■ **Your goal**
From the post on the '94 850 Turbo wagon's oil loss, reproduce word for word the passage starting at "Places it does" and ending at "but not milk-shakey.".

■ **Selected extract**
I'm trying to work out some issues with my '94 850 Turbo wagon. It's got about 245k, and it's been drinking oil like crazy. I finally decided to check the actual rate I was losing oil, and it looks like about one quart every 500 miles.

None of this is ending up in the parking lot. I've never found a puddle underneath the car.

Places it does seem to be going:

1) I'm pretty sure I'm burning up some of it, maybe in the turbo. My understanding is that oil that is actually burnt gives off blue smoke, but oil that is spilled on a hot surface gives off white smoke. I get a fair amount of white smoke while driving around town. No, I don't think it's coolant - my oil looks pretty dirty, but not milk-shakey.

2) There was, and has for a long while, a huge, gross amount of caked crud all over the turbo around where the intercooler hose connects. Just a big slimy mess. I finally got back there with some degreaser and uncovered that area. It's shiny for the moment, but whatever is below that top part of the turbo is still caked over.

3) Some of it is pooling up beneath the engine cover. I removed the cover today to do a compression test and found it pooled up in several of the pockets in there. I don't think it's the oil cap seal, because I've replaced that recently. It crossed my mind that as much oil as I have to add to this car, I may have spilled some, but not that much.

Okay. So the first assumption is that it is, at the very least, a PCV thing. I do have little puffs coming from the dipstick. This bothers and confuses me, because I did the whole PCV system maybe 20-25k miles ago, give or take. And it has shown these symptoms for awhile (although the oil consumption has gotten much worse in the last several months). Do I need to tear this thing apart and do the PCV again? I don't really plan to own this car for more than another year - two at the most.

■ **Extracted information**

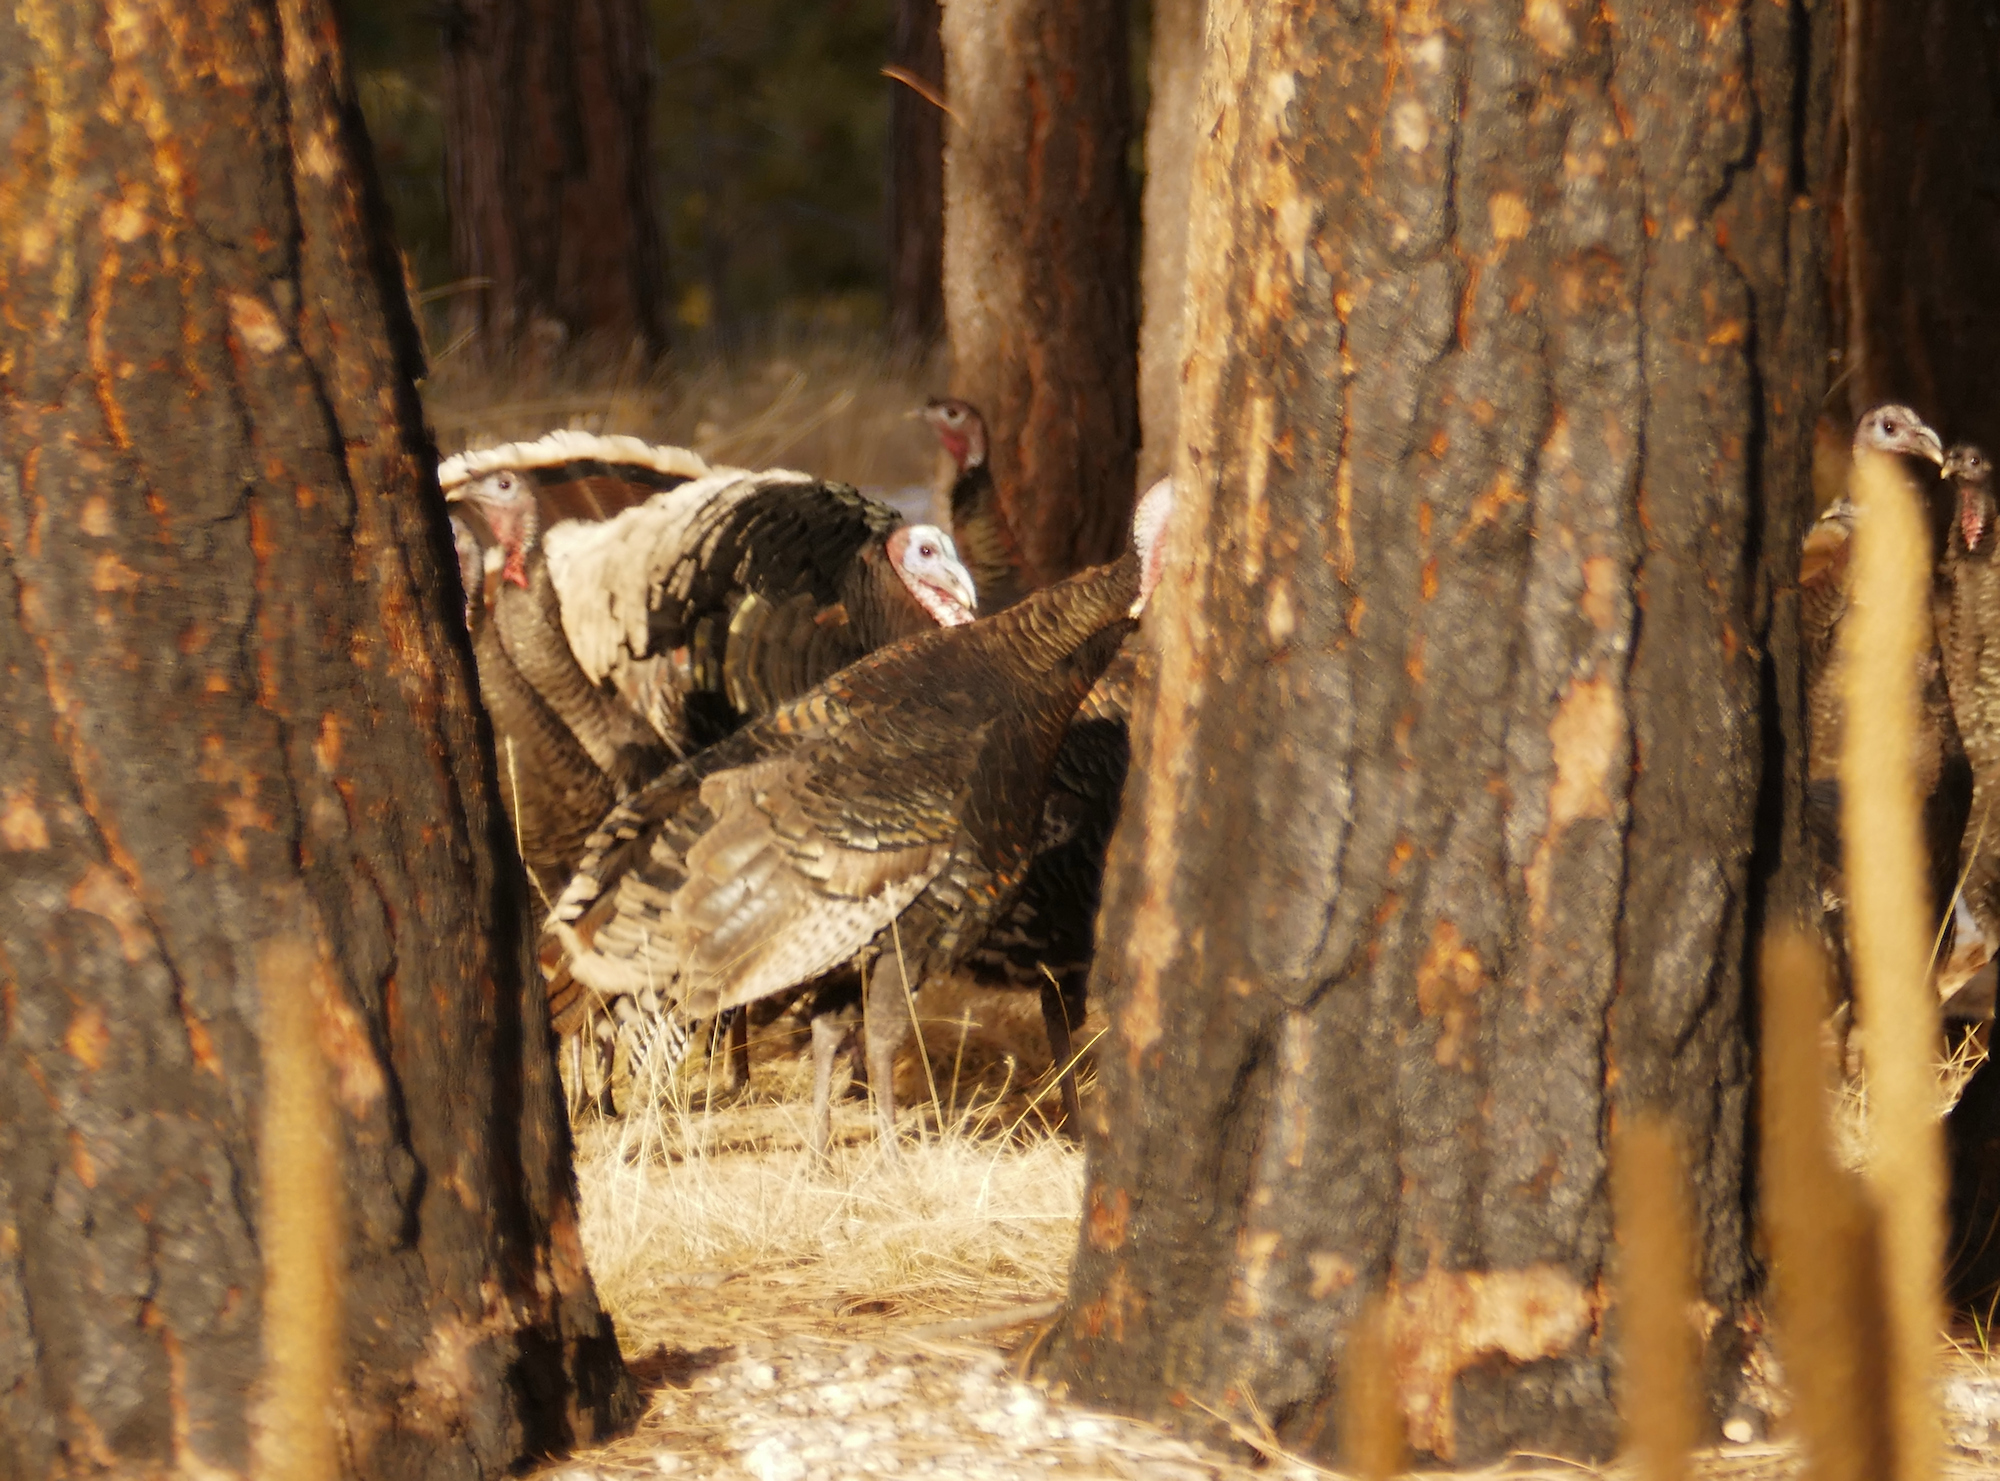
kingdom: Animalia
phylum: Chordata
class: Aves
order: Galliformes
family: Phasianidae
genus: Meleagris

■ **Written solution**
Places it does seem to be going:

1) I'm pretty sure I'm burning up some of it, maybe in the turbo. My understanding is that oil that is actually burnt gives off blue smoke, but oil that is spilled on a hot surface gives off white smoke. I get a fair amount of white smoke while driving around town. No, I don't think it's coolant - my oil looks pretty dirty, but not milk-shakey.